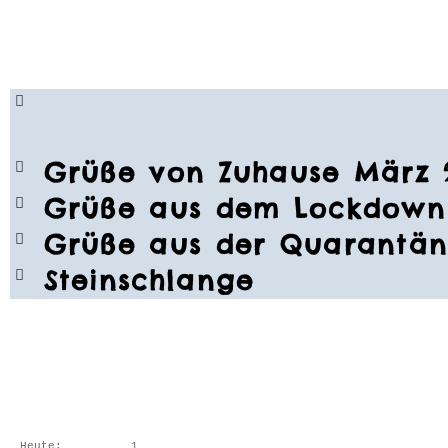
Grüße von Zuhause März 
Grüße aus dem Lockdown 
Grüße aus der Quarantän
Steinschlange
Heute:
1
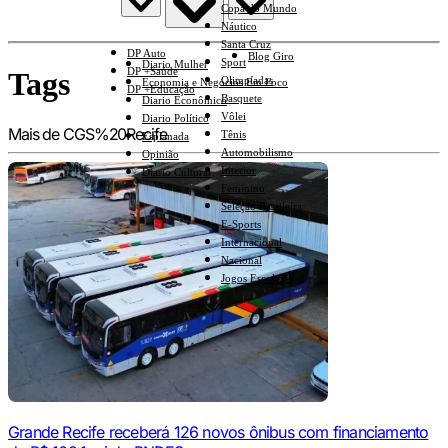
Copa do Mundo
Náutico
Santa Cruz
DP Auto
Blog Giro
Sport
Diario Mulher
DP +Saúde
Tags
Olimpíadas
Economia e Negócios Em Foco
DP +Educação
Basquete
Diario Econômico
Vôlei
Diario Político
Mais de CGS%20Recife
Tênis
Esplanada
Automobilismo
Opinião
Interior
Diario Cultural
Feminino
Seleção Brasileira
E-Sports
Internacional
Nacional
Jogos Escolares
Grande Recife receberá 126 novos ônibus com financiamento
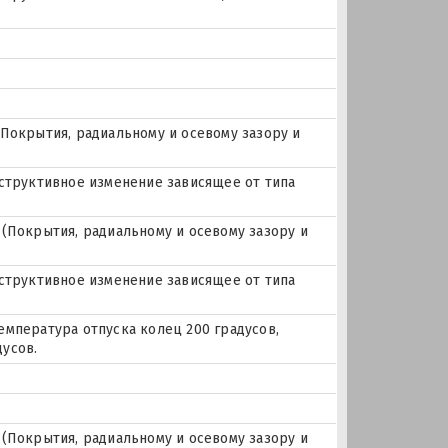
Покрытия, радиальному и осевому зазору и
нструктивное изменение зависящее от типа
(Покрытия, радиальному и осевому зазору и
нструктивное изменение зависящее от типа
емпература отпуска колец 200 градусов,
усов.
(Покрытия, радиальному и осевому зазору и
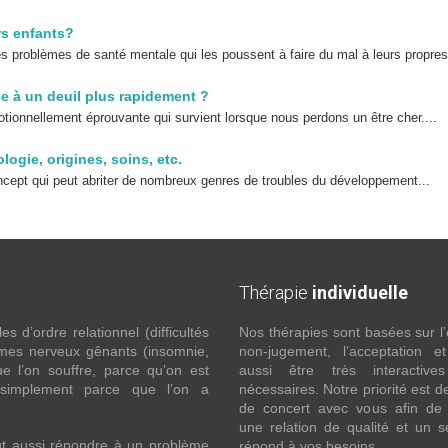
rs enfants?
problèmes de santé mentale qui les poussent à faire du mal à leurs propres.
ce à un deuil plus rapidement ?
otionnellement éprouvante qui survient lorsque nous perdons un être cher....
ogie, origines, soins, etc.
cept qui peut abriter de nombreux genres de troubles du développement...
Thérapie
individuelle
 d’ordre relationnel (difficultés
Nos thérapies sont basées sur l’
ômes nerveux gênants (insomnie,
non-jugement, l’acceptation e
l’on souffre, parce qu’on est
aussi être très interactive
 simplement parce que l’on a
nécessaires. Notre priorité est de
de concert avec vous afin de 
une relation de qualité et un s
ut aussi répondre à un problème
répond à vos besoins.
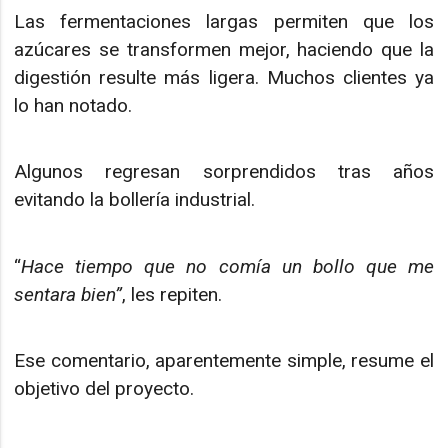
Las fermentaciones largas permiten que los
azúcares se transformen mejor, haciendo que la
digestión resulte más ligera. Muchos clientes ya
lo han notado.
Algunos regresan sorprendidos tras años
evitando la bollería industrial.
“
Hace tiempo que no comía un bollo que me
sentara bien”
, les repiten.
Ese comentario, aparentemente simple, resume el
objetivo del proyecto.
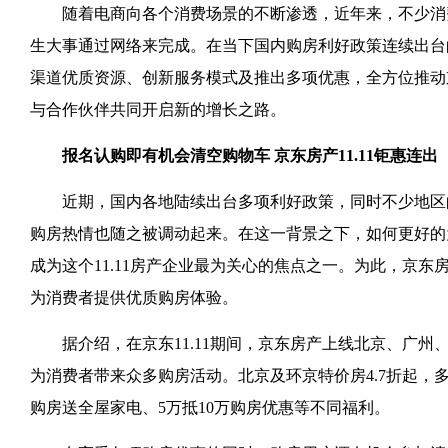
随着电商向各个消费场景的不断渗透，近年来，不少消
生大事通过网络来完成。在当下国内购房利好政策连续出台的
渠道优质资源、创新服务模式及推出多项优惠，全方位推动
与合作伙伴共同开启新的增长之路。
报名认购即有机会清空购物车 京东房产11.11钜惠连出
近期，国内各地陆续出台多项利好政策，同时不少地区的
购房热情也随之被调动起来。在这一背景之下，如何更好的
成为这个11.11房产企业最为关心的焦点之一。为此，京
为消费者提供优质购房体验。
据介绍，在京东11.11期间，京东房产上线北京、广州
为消费者带来众多购房活动。北京及环京特价房4.7折起，多
购房送全屋家电、5万抵10万购房优惠等不同福利。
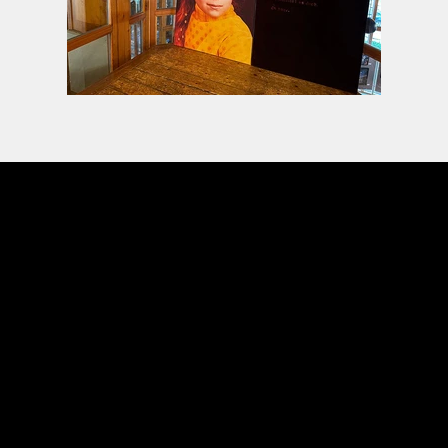
eva michielin
Site map
About Eva
Project Morgenland
The Blind Spot
Body Voices
Impressum
Contact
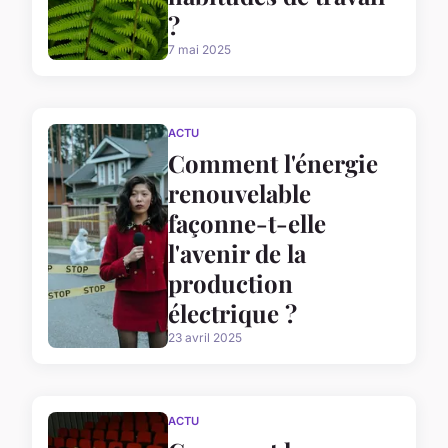
?
7 mai 2025
ACTU
Comment l'énergie
renouvelable
façonne-t-elle
l'avenir de la
production
électrique ?
23 avril 2025
ACTU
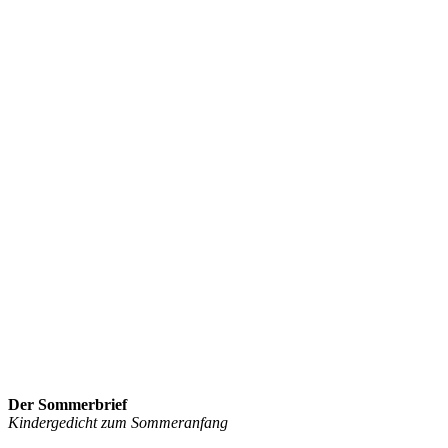
Der Sommerbrief
Kindergedicht zum Sommeranfang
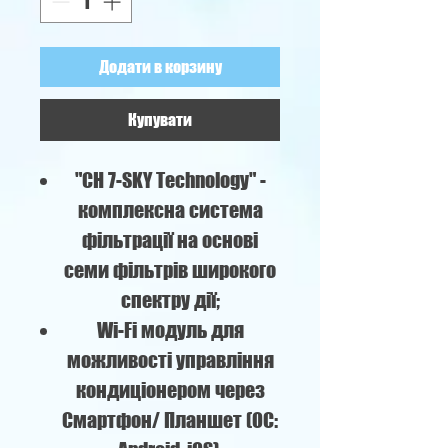
Додати в корзину
Купувати
"CH 7-SKY Technology" -
комплексна система
фільтрації на основі
семи фільтрів широкого
спектру дії;
Wi-Fi модуль для
можливості управління
кондиціонером через
Смартфон/ Планшет (ОС:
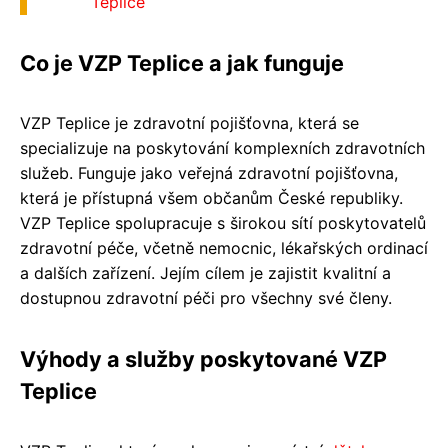
Teplice
Co je VZP Teplice a jak funguje
VZP Teplice je zdravotní pojišťovna, která se
specializuje na poskytování komplexních zdravotních
služeb. Funguje jako veřejná zdravotní pojišťovna,
která je přístupná všem občanům České republiky.
VZP Teplice spolupracuje s širokou sítí poskytovatelů
zdravotní péče, včetně nemocnic, lékařských ordinací
a dalších zařízení. Jejím cílem je zajistit kvalitní a
dostupnou zdravotní péči pro všechny své členy.
Výhody a služby poskytované VZP
Teplice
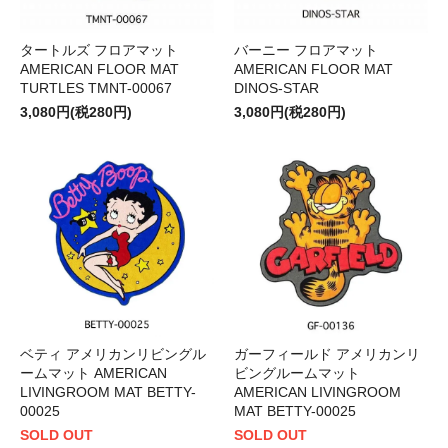
タートルズ フロアマット
バーニー フロアマット
AMERICAN FLOOR MAT
AMERICAN FLOOR MAT
TURTLES TMNT-00067
DINOS-STAR
3,080円(税280円)
3,080円(税280円)
ベティ アメリカンリビングル
ガーフィールド アメリカンリ
ームマット AMERICAN
ビングルームマット
LIVINGROOM MAT BETTY-
AMERICAN LIVINGROOM
00025
MAT BETTY-00025
SOLD OUT
SOLD OUT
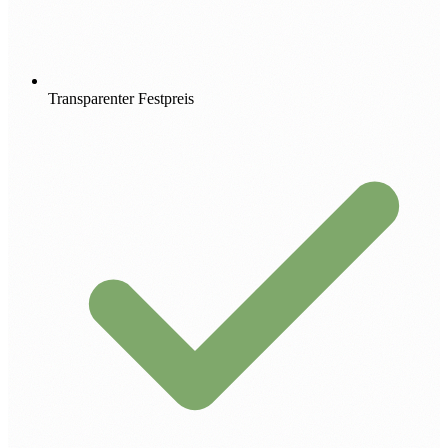
Transparenter Festpreis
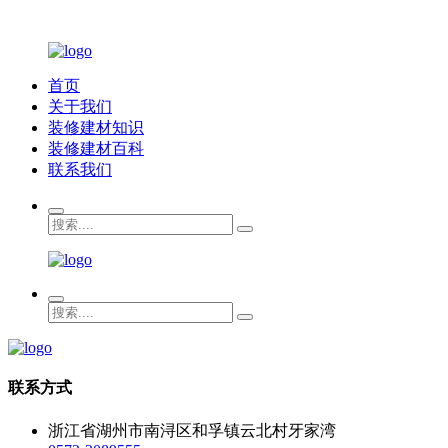
首页
关于我们
装修建材知识
装修建材百科
联系我们
联系方式
浙江省湖州市南浔区和孚镇云北村牙家湾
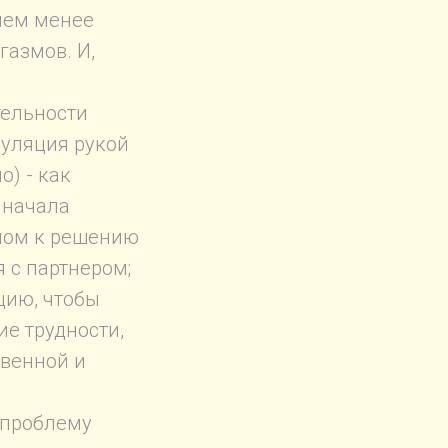
 чем менее
газмов. И,
тельности
муляция рукой
о) - как
 начала
ючом к решению
 с партнером;
цию, чтобы
е трудности,
овенной и
 проблему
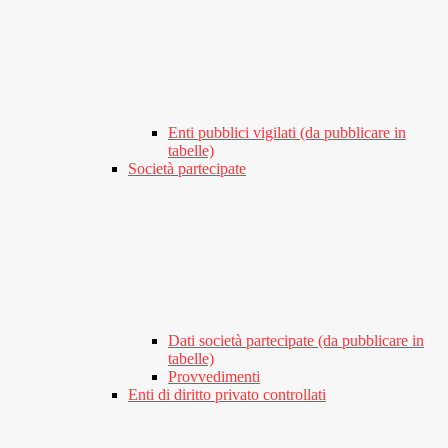
Enti pubblici vigilati (da pubblicare in
tabelle)
Società partecipate
Dati società partecipate (da pubblicare in
tabelle)
Provvedimenti
Enti di diritto privato controllati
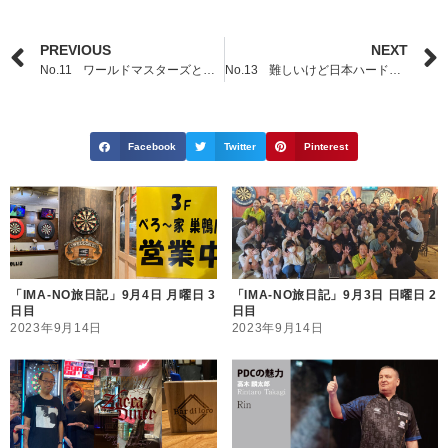
PREVIOUS
NEXT
No.11 ワールドマスターズとアジパシの日本人歴史的快挙！
No.13 難しいけど日本ハードダーツに革命を起こしたい！
Facebook
Twitter
Pinterest
「IMA-NO旅日記」9月4日 月曜日 3
「IMA-NO旅日記」9月3日 日曜日 2
日目
日目
2023年9月14日
2023年9月14日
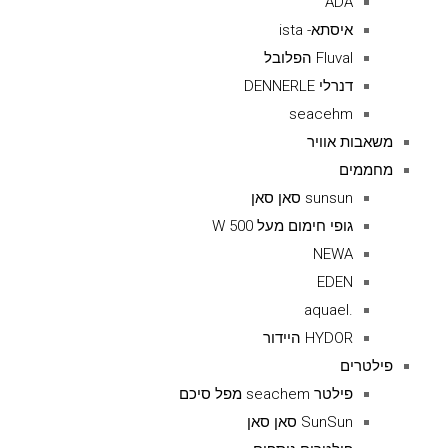
ADA
איסתא- ista
Fluval הפלובל
דנרלי DENNERLE
seacehm
משאבות אוויר
מחממים
sunsun סאן סאן
גופי חימום מעל 500 W
NEWA
EDEN
.aquael
HYDOR היידור
פילטרים
פילטר seachem מפל סיכם
SunSun סאן סאן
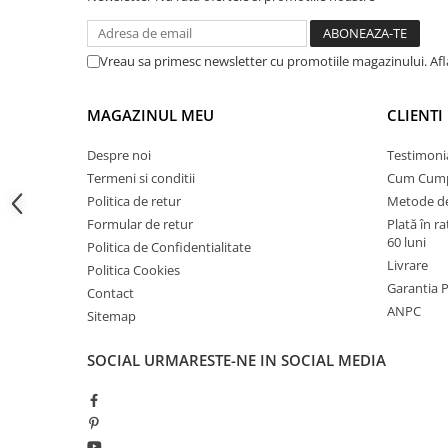
Instalatii de gaz
Tevi PEHD gaz
Vreau sa primesc newsletter cu promotiile magazinului. Af
Fitinguri gaz
Vane de gaz si robineti
MAGAZINUL MEU
CLIENTI
Aparate sudura si dispozitive gaz
Despre noi
Testimoni
Izolatii tehnice
Termeni si conditii
Cum Cum
Izolatii pentru aer conditionat
Politica de retur
Metode de
Izolatii pentru sisteme solare
Formular de retur
Plată în r
60 luni
Politica de Confidentialitate
Izolatii pentru tevi si conducte
Livrare
Politica Cookies
Polistiren expandat
Garantia 
Contact
ANPC
Vata minerala bazaltica
Sitemap
Automatizari si elemente de
SOCIAL
URMARESTE-NE IN SOCIAL MEDIA
automatizare
Automatizari panouri solare
Grupuri de circulatie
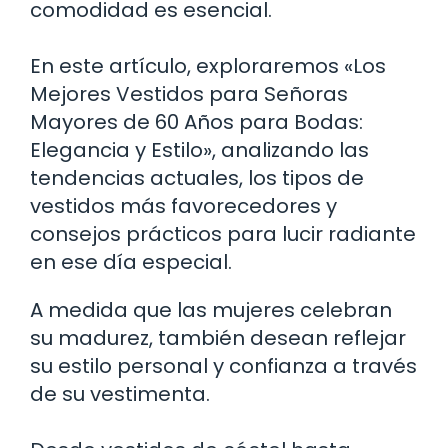
comodidad es esencial.
En este artículo, exploraremos «Los
Mejores Vestidos para Señoras
Mayores de 60 Años para Bodas:
Elegancia y Estilo», analizando las
tendencias actuales, los tipos de
vestidos más favorecedores y
consejos prácticos para lucir radiante
en ese día especial.
A medida que las mujeres celebran
su madurez, también desean reflejar
su estilo personal y confianza a través
de su vestimenta.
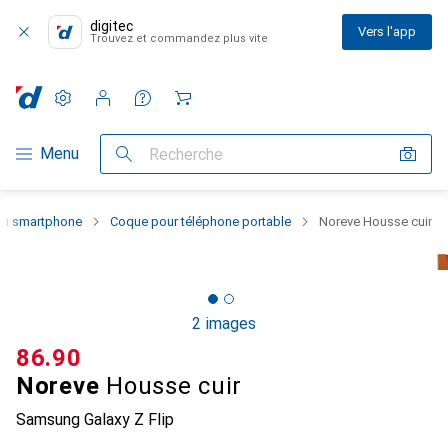
digitec
Vers l'app
Trouvez et commandez plus vite
Paramètres
Compte client
Listes de comparaison
Listes d'envies
Panier
Navigation par catégorie
Menu
Recherche
 du smartphone
Coque pour téléphone portable
Noreve Housse cuir
2 images
CHF
86.90
Noreve
Housse cuir
Samsung Galaxy Z Flip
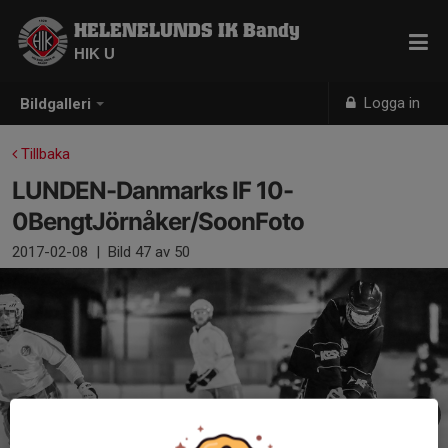
HELENELUNDS IK Bandy
HIK U
Logga in
Bildgalleri
Tillbaka
LUNDEN-Danmarks IF 10-
0BengtJörnåker/SoonFoto
2017-02-08
|
Bild
47
av 50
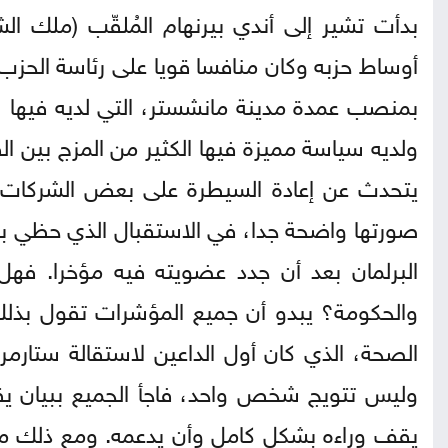
بدأت تشير إلى أندي بيرنهام المُلقّب (ملك
أوساط حزبه وكان منافسا قويا على رئاسة الحزب، و
بمنصب عمدة مدينة مانشستر، التي لديه فيها ش
ولديه سياسة مميزة فيها الكثير من المزج بين الق
يتحدث عن إعادة السيطرة على بعض الشركات م
البرلمان بعد أن جدد عضويته فيه مؤخرا. فهل
والحكومة؟ يبدو أن جميع المؤشرات تقول بذلك،
الصحة، الذي كان أول الداعين لاستقالة ستارم
وليس تتويج شخص واحد، فاجأ الجميع ببيان يقو
يقف وراءه بشكل كامل وأن يدعمه. ومع ذلك من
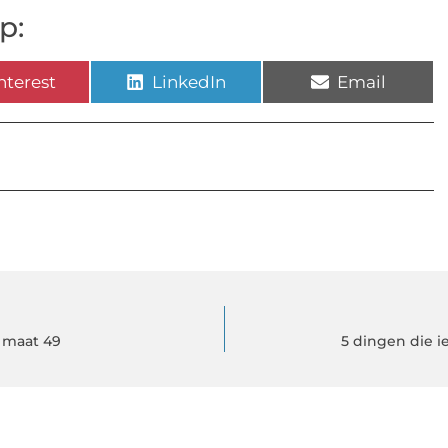
p:
nterest
LinkedIn
Email
n maat 49
5 dingen die 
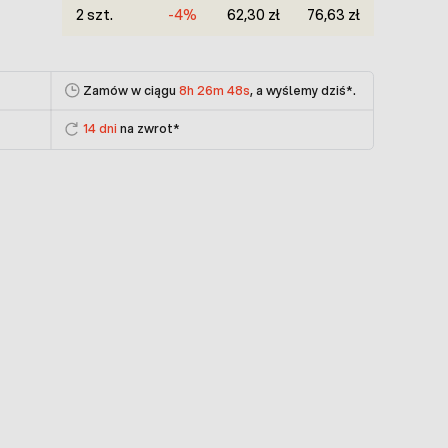
2 szt.
-4%
62,30 zł
76,63 zł
Zamów w ciągu
8h 26m 48s
, a wyślemy dziś
*.
14 dni
na zwrot*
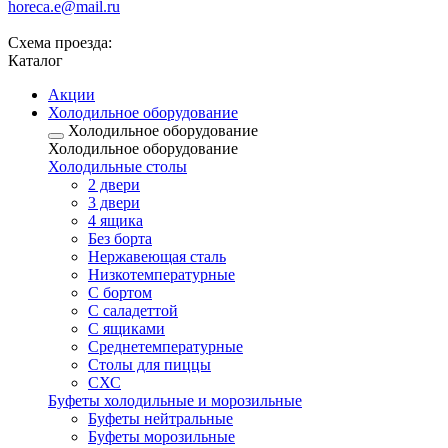
horeca.e@mail.ru
Схема проезда:
Каталог
Акции
Холодильное оборудование
Холодильное оборудование
Холодильное оборудование
Холодильные столы
2 двери
3 двери
4 ящика
Без борта
Нержавеющая сталь
Низкотемпературные
С бортом
С саладеттой
С ящиками
Среднетемпературные
Столы для пиццы
СХС
Буфеты холодильные и морозильные
Буфеты нейтральные
Буфеты морозильные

Exercise: Restate word for word the lines running from the first line of the material to the line containing "ogie, origines, soins, etc.", inclusive, and drop every picture.

Written answer:
Grüße von Zuhause März 
Grüße aus dem Lockdown 
Grüße aus der Quarantän
Steinschlange
Heute:
1
Copa do Mundo
Náutico
Santa Cruz
DP Auto
Blog Giro
Sport
Diario Mulher
DP +Saúde
Tags
Olimpíadas
Economia e Negócios Em Foco
DP +Educação
Basquete
Diario Econômico
Vôlei
Diario Político
Mais de CGS%20Recife
Tênis
Esplanada
Automobilismo
Opinião
Interior
Diario Cultural
Feminino
Seleção Brasileira
E-Sports
Internacional
Nacional
Jogos Escolares
Grande Recife receberá 126 novos ônibus com financiamento
Покрытия, радиальному и осевому зазору и
нструктивное изменение зависящее от типа
(Покрытия, радиальному и осевому зазору и
нструктивное изменение зависящее от типа
емпература отпуска колец 200 градусов,
усов.
(Покрытия, радиальному и осевому зазору и
rs enfants?
problèmes de santé mentale qui les poussent à faire du mal à leurs propres.
ce à un deuil plus rapidement ?
otionnellement éprouvante qui survient lorsque nous perdons un être cher....
ogie, origines, soins, etc.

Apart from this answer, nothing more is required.